Creado el 18 de Marzo de 2009

martes, 21 de junio de 2011





          Y regresaron por mí, aún cuando el sol no había resucitado de su día anterior, cuando el olor a café no había despertado de la vieja cocina,  cuando la ruidosa puerta de madera no había rugido dándole los buenos días al vecindario, cuando los niños dormían aún en su alcoba arropados en sus camastros.

          Regresaron por mí, tres golpes en la puerta fueron suficientes. Adela bajó a abrir, y cuando asomé, divisé cinco sombras y el ruido de un coche arrancado en la puerta, conforme bajaba las escaleras apreciaba gente uniformada, botas con barro y un olor a tierra mojada que me avisaba que todo esto predecía a mi viaje. Me detuve, mientras Adela, asustada, intentaba pedir explicaciones, dí marcha atrás subiendo los escalones que ya había bajado, y abrí la habitación de mis hijos Juan y Antonio, los acaricié, los besé, e intentado no despertarlos, me despedí susurrándoles que les quería, entré en mi habitación, y destapada estaba Maria, durmiendo, faltaba poco para solicitar el pecho de su madre, ajena a todo y a todos, la arropé y quise despedirme de ella cantándole su nana, la nana con la que cerraba sus ojitos todas las noches, la nana con la que se dormía junto al calor de sus padres.

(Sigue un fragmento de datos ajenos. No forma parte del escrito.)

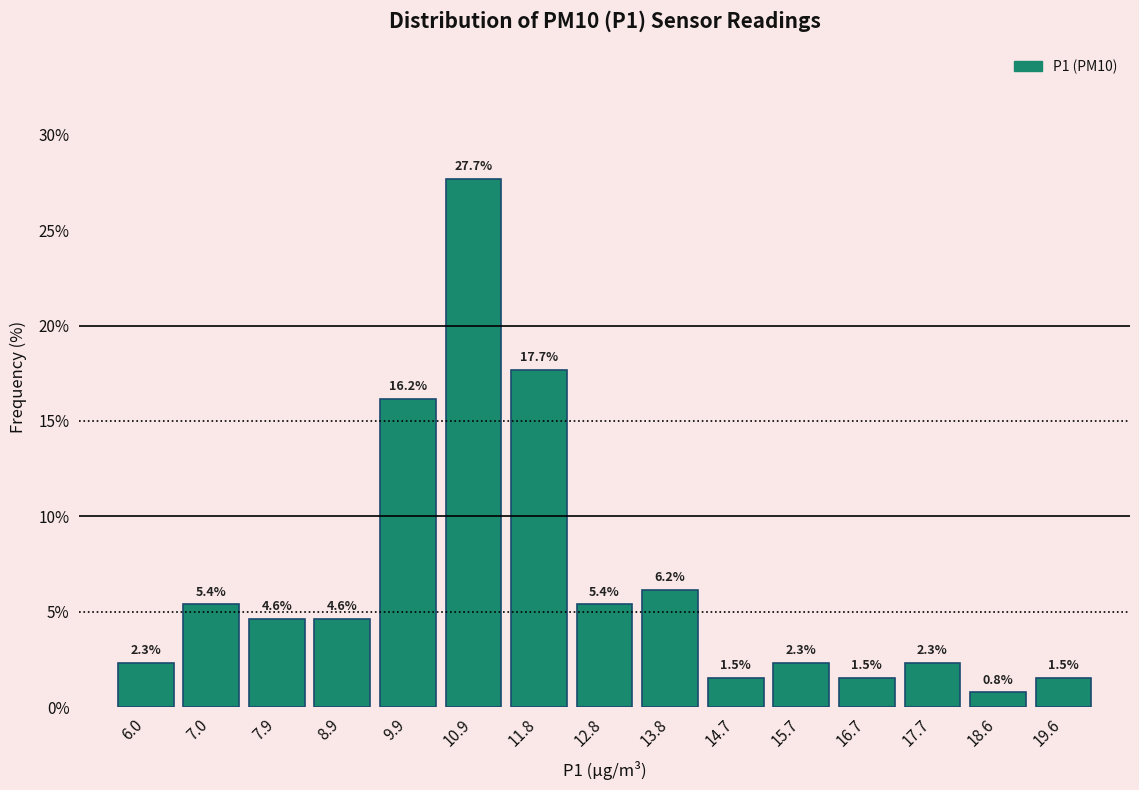

How tall is the bar that spans 8.4 to 9.4 on the x-axis? The bar edges are not printed on the chart, so give them approximately, as read against the axis.

4.6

          Llegué de nuevo a la escalera y bajé, mi mirada se centraba en Adela,  sus lágrimas se hacían presentes, intenté esbozar una sonrisa para tranquilizarla, pero ella seguía dándole explicaciones inútiles a los presentes. Nombraron mi nombre, y acto seguido me detuvieron, Adela se acercó y me besó, dejándome el rastro de sus lágrimas saladas en mis labios.

Subí al coche, y allí estaba Manuel, Ginés el cura, Matías y dos hombres más que desconocía, sus miradas fijas al suelo eran sinónimo de miedo, angustia, pasado, amor. Saliendo del pueblo el coche se detuvo, en el momento cuando más fría está la madrugada, justo enfrente del terreno de Darío, aquel que nos sirvió de juego cuando aún éramos niños, frente al lavadero donde nuestras madres frotaban las sábanas y los ropajes mientras nosotros perseguíamos a las viejas gallinas,  aún no habíamos visto ni el primer rayo de luz cuando nos invitaron a bajar del coche. Estábamos condenados por pertenecer al primer bando que nos reclutó, condenados por sanar con mi botiquín a mis hermanos de un bando y de otro, condenados por ser partícipes de un horror, condenados a morir.